When we deal with AI, we are essentially dealing with pattern recognition systems, which are designed to automate decisions which are not necessarily pre-programmed or pre-determined. In the current state of art of AI, when we speak of sophisticated AI, we often mean some version of machine learning and more specifically, neural networks and deep learning algorithms. It is useless to talk in terms of sentience or autonomy of AI systems, for most conversations. Despite all their storied sophistication and dazzling aura, AI systems can be fooled by simple things — small, irrelevant edits to text documents, or changes in lighting. Even minor ‘noise’ can disrupt state-of-the-art image recognition systems. If small modifications are made to the rules of games that AI has mastered, it can often fail to adapt. These limitations highlight the AI's lack of understanding of the inputs they process or the outputs they produce, leaving them susceptible to unexpected errors and undetectable attacks. The impact of these machine errors can be minuscule and minor — extra steps to select pictures in a grid before you can log into a website, or extremely severe with high real-life costs — denial of benefits in a government programme with an automated delivery system or being locked out of a platform who you rely on to run your business by way automated detection of violation of community guidelines.

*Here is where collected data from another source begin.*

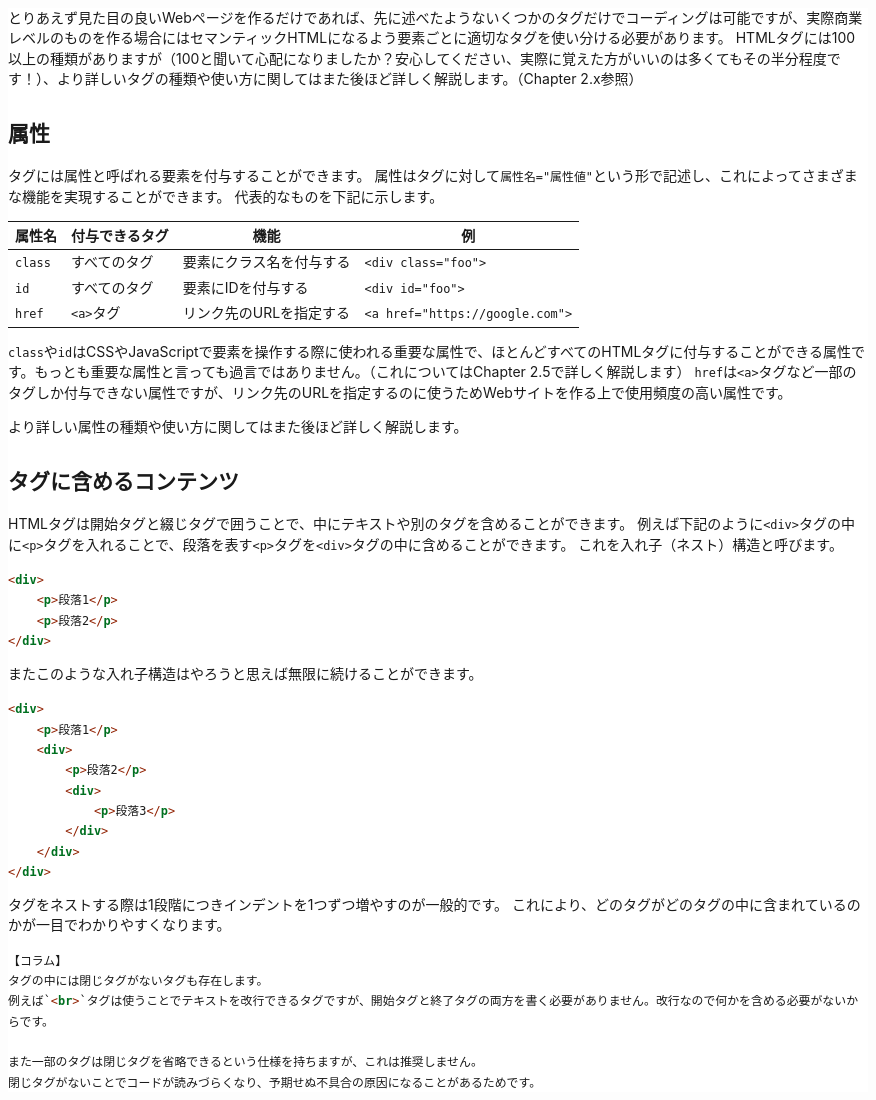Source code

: とりあえず見た目の良いWebページを作るだけであれば、先に述べたようないくつかのタグだけでコーディングは可能ですが、実際商業レベルのものを作る場合にはセマンティックHTMLになるよう要素ごとに適切なタグを使い分ける必要があります。
HTMLタグには100以上の種類がありますが（100と聞いて心配になりましたか？安心してください、実際に覚えた方がいいのは多くてもその半分程度です！）、より詳しいタグの種類や使い方に関してはまた後ほど詳しく解説します。（Chapter 2.x参照）


## 属性
タグには属性と呼ばれる要素を付与することができます。
属性はタグに対して`属性名="属性値"`という形で記述し、これによってさまざまな機能を実現することができます。
代表的なものを下記に示します。

| 属性名 | 付与できるタグ | 機能 | 例 |
| --- | --- | --- | --- |
| `class` | すべてのタグ | 要素にクラス名を付与する | `<div class="foo">` |
| `id` | すべてのタグ | 要素にIDを付与する | `<div id="foo">` |
| `href` | `<a>`タグ | リンク先のURLを指定する | `<a href="https://google.com">` |

`class`や`id`はCSSやJavaScriptで要素を操作する際に使われる重要な属性で、ほとんどすべてのHTMLタグに付与することができる属性です。もっとも重要な属性と言っても過言ではありません。（これについてはChapter 2.5で詳しく解説します）
`href`は`<a>`タグなど一部のタグしか付与できない属性ですが、リンク先のURLを指定するのに使うためWebサイトを作る上で使用頻度の高い属性です。

より詳しい属性の種類や使い方に関してはまた後ほど詳しく解説します。

## タグに含めるコンテンツ
HTMLタグは開始タグと綴じタグで囲うことで、中にテキストや別のタグを含めることができます。
例えば下記のように`<div>`タグの中に`<p>`タグを入れることで、段落を表す`<p>`タグを`<div>`タグの中に含めることができます。
これを入れ子（ネスト）構造と呼びます。

```html
<div>
    <p>段落1</p>
    <p>段落2</p>
</div>
```

またこのような入れ子構造はやろうと思えば無限に続けることができます。

```html
<div>
    <p>段落1</p>
    <div>
        <p>段落2</p>
        <div>
            <p>段落3</p>
        </div>
    </div>
</div>
```

タグをネストする際は1段階につきインデントを1つずつ増やすのが一般的です。
これにより、どのタグがどのタグの中に含まれているのかが一目でわかりやすくなります。

```html
【コラム】
タグの中には閉じタグがないタグも存在します。
例えば`<br>`タグは使うことでテキストを改行できるタグですが、開始タグと終了タグの両方を書く必要がありません。改行なので何かを含める必要がないからです。

また一部のタグは閉じタグを省略できるという仕様を持ちますが、これは推奨しません。
閉じタグがないことでコードが読みづらくなり、予期せぬ不具合の原因になることがあるためです。
```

Why we may want to regulate AI, has more to do with what it does — its purpose, its outputs and its impacts — rather than what it is. But, it is important to know what it is to arrive at appropriate strategies for how we can regulate it. In other essays in this collection, I talk about different kinds of transparency that AI systems need to deliver. A conceptual model of AI is needed to meaningfully make decisions about it, and respond to the decisions it makes for or about us.